##### Exercise materials

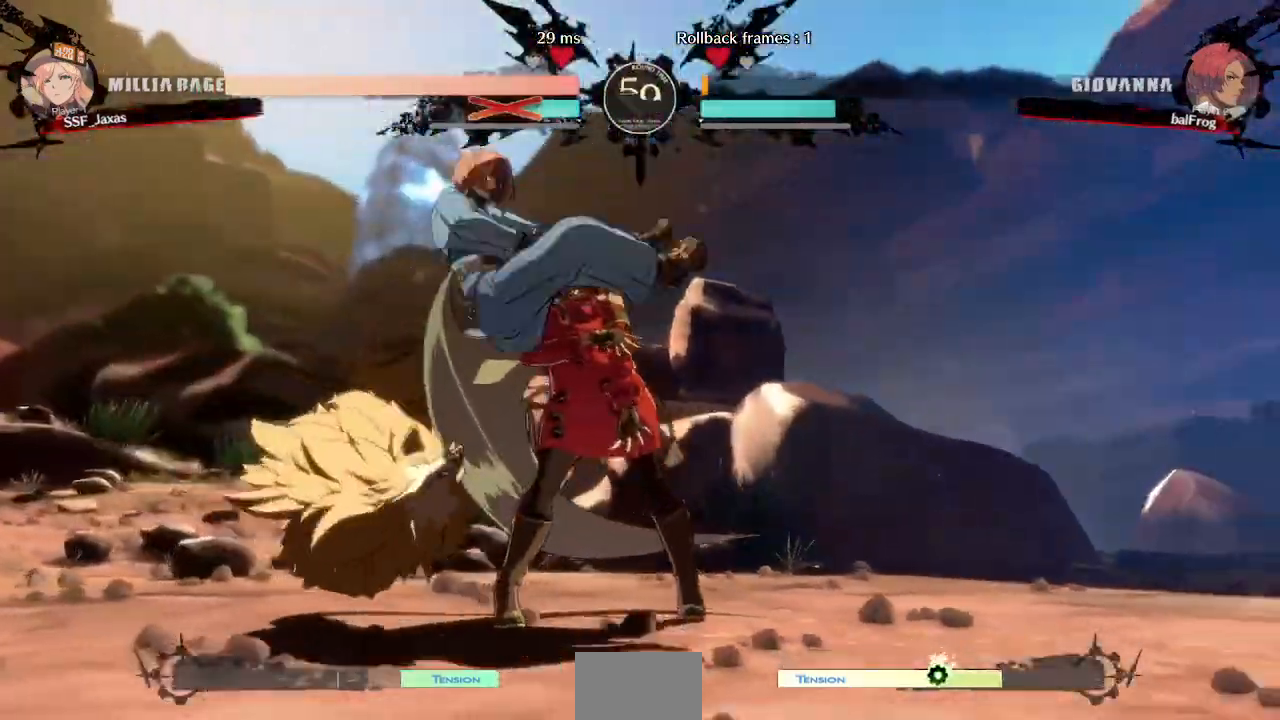
{"buttons": ["DPAD_DOWN", "DPAD_LEFT"]}
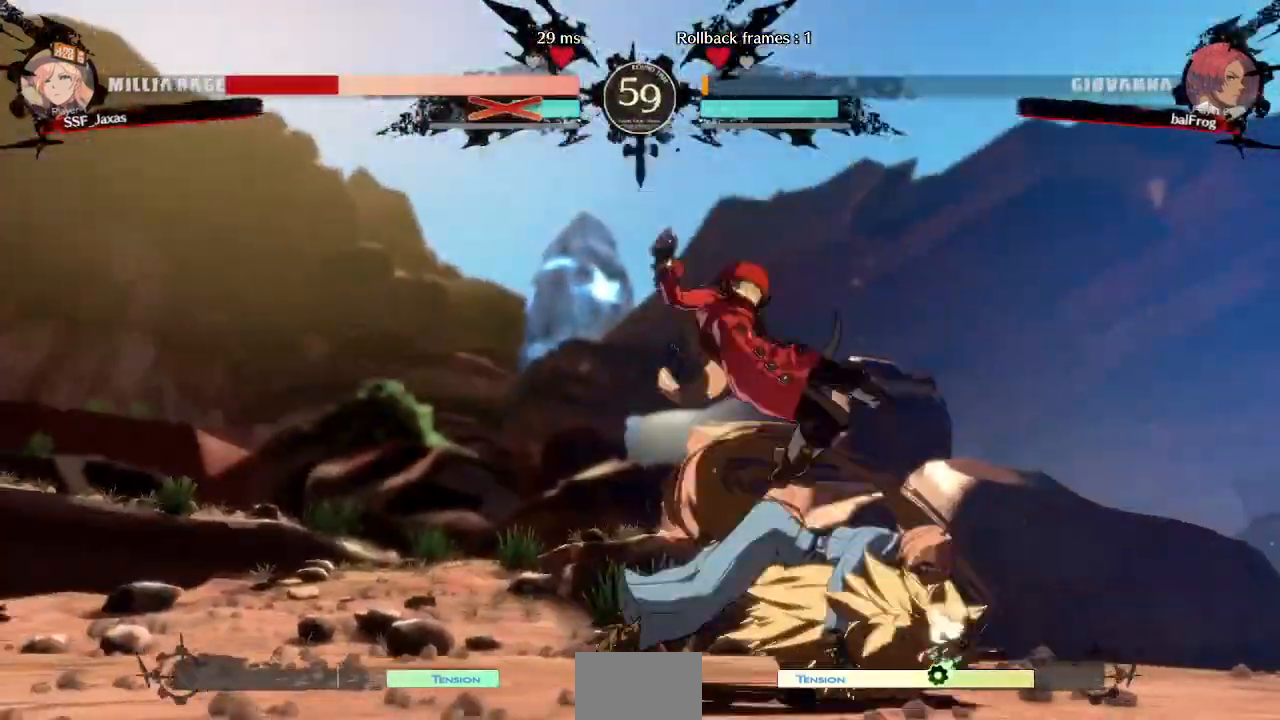
{"buttons": ["DPAD_DOWN", "DPAD_LEFT"], "events": []}
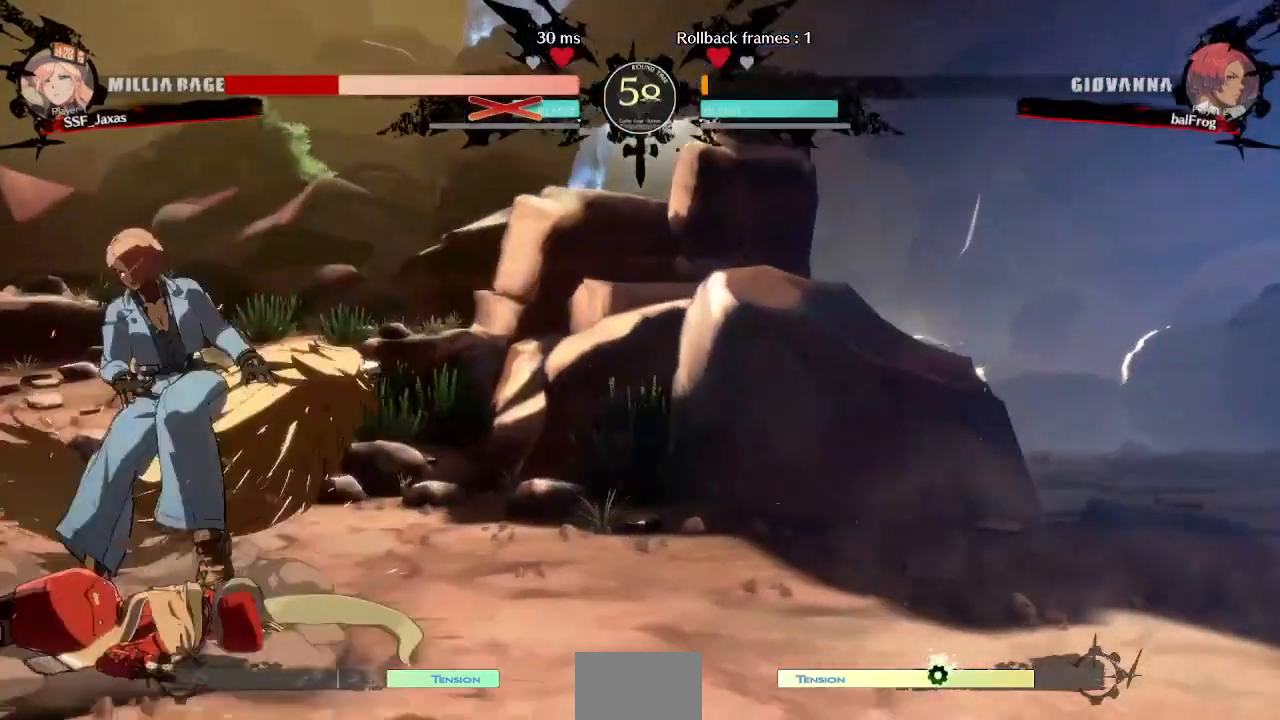
{"buttons": ["DPAD_DOWN", "DPAD_LEFT"], "events": []}
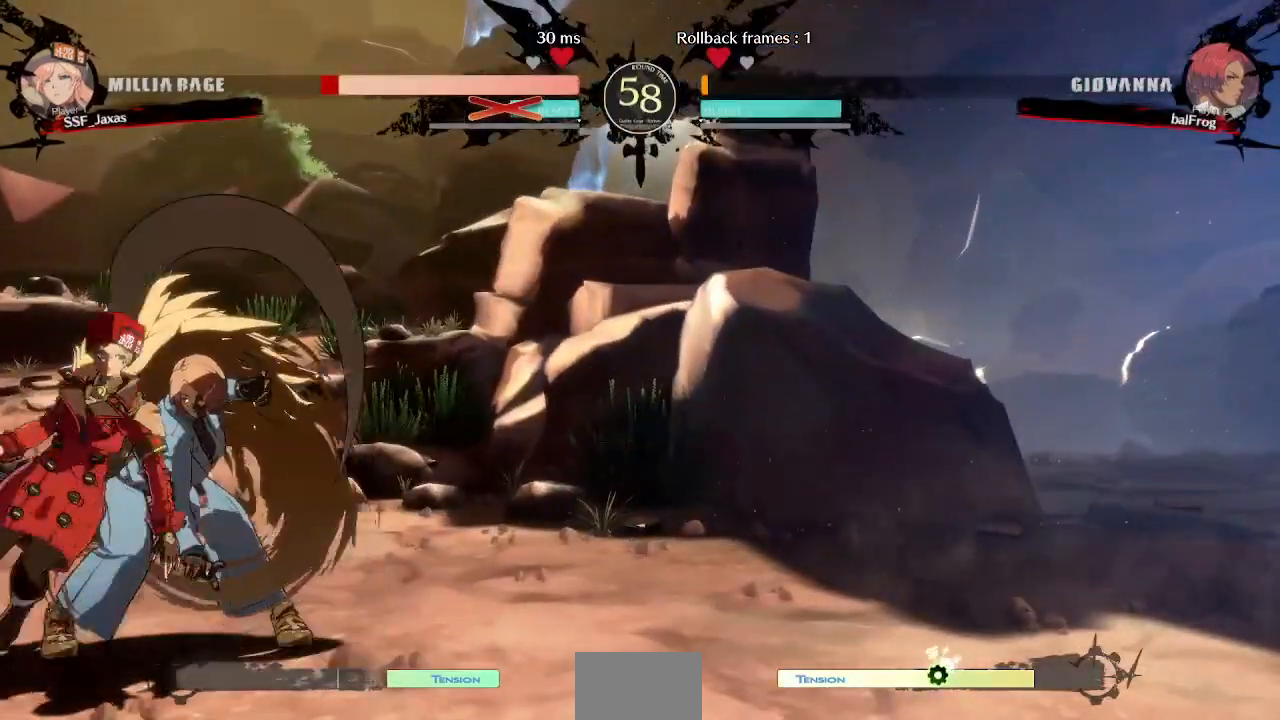
{"buttons": ["DPAD_DOWN", "DPAD_LEFT"], "events": []}
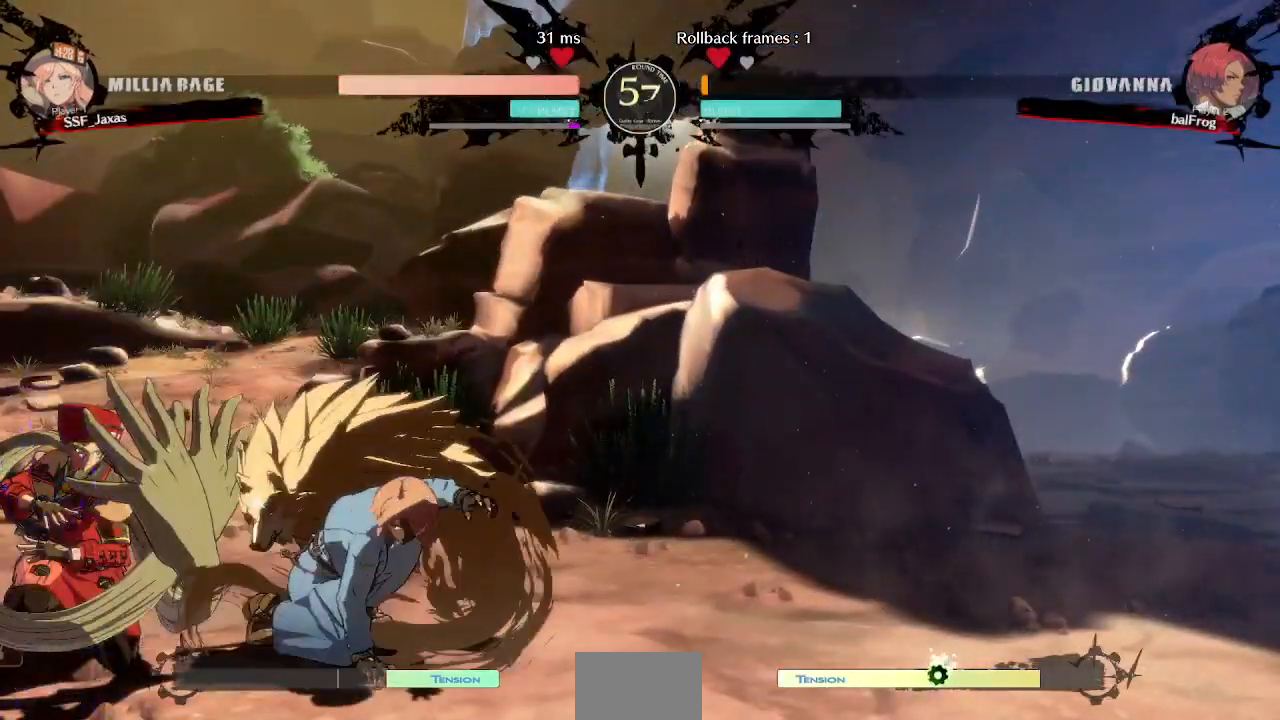
{"buttons": ["DPAD_LEFT"], "events": [[160, "DPAD_DOWN", "up"], [160, "DPAD_UP", "down"], [200, "SQUARE", "down"], [200, "TRIANGLE", "down"], [240, "DPAD_UP", "up"], [240, "SQUARE", "up"], [280, "TRIANGLE", "up"]]}
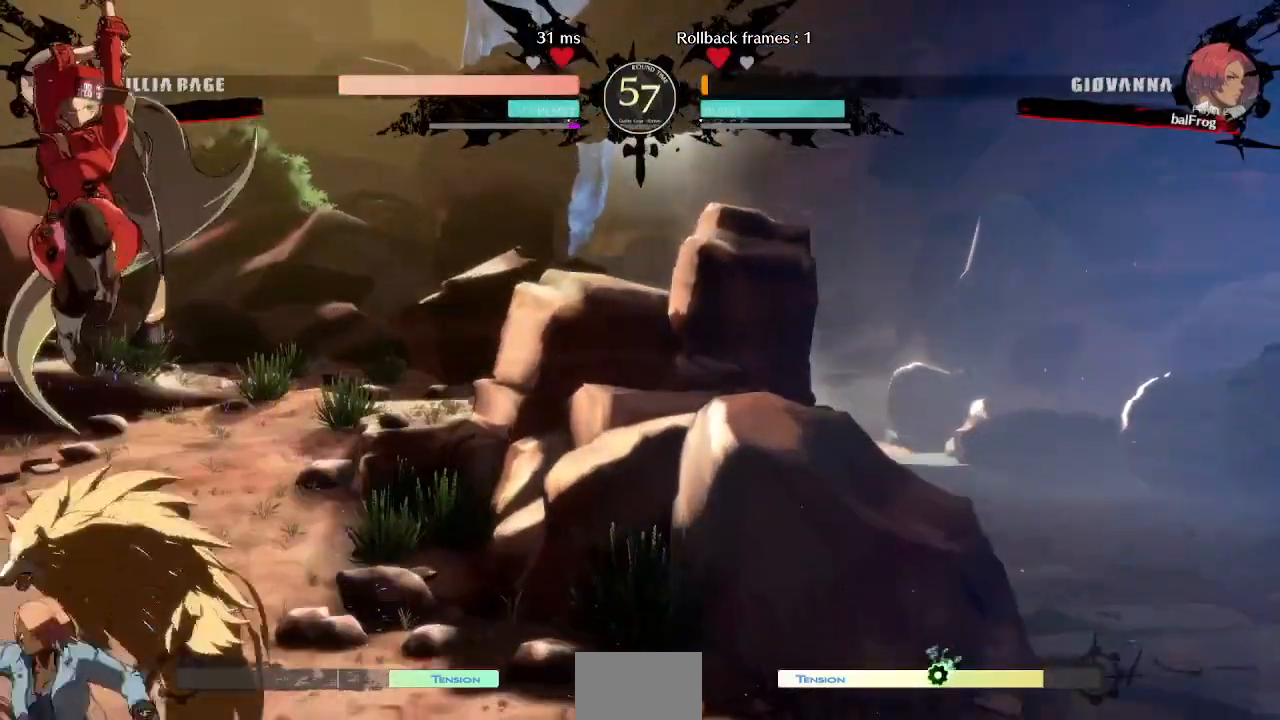
{"buttons": []}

##########

What you are asked to do
Take the records above and transcribe them exactly, dropping every picture.

Solution
{"buttons": ["DPAD_DOWN", "DPAD_LEFT"]}
{"buttons": ["DPAD_DOWN", "DPAD_LEFT"], "events": []}
{"buttons": ["DPAD_DOWN", "DPAD_LEFT"], "events": []}
{"buttons": ["DPAD_DOWN", "DPAD_LEFT"], "events": []}
{"buttons": ["DPAD_LEFT"], "events": [[160, "DPAD_DOWN", "up"], [160, "DPAD_UP", "down"], [200, "SQUARE", "down"], [200, "TRIANGLE", "down"], [240, "DPAD_UP", "up"], [240, "SQUARE", "up"], [280, "TRIANGLE", "up"]]}
{"buttons": []}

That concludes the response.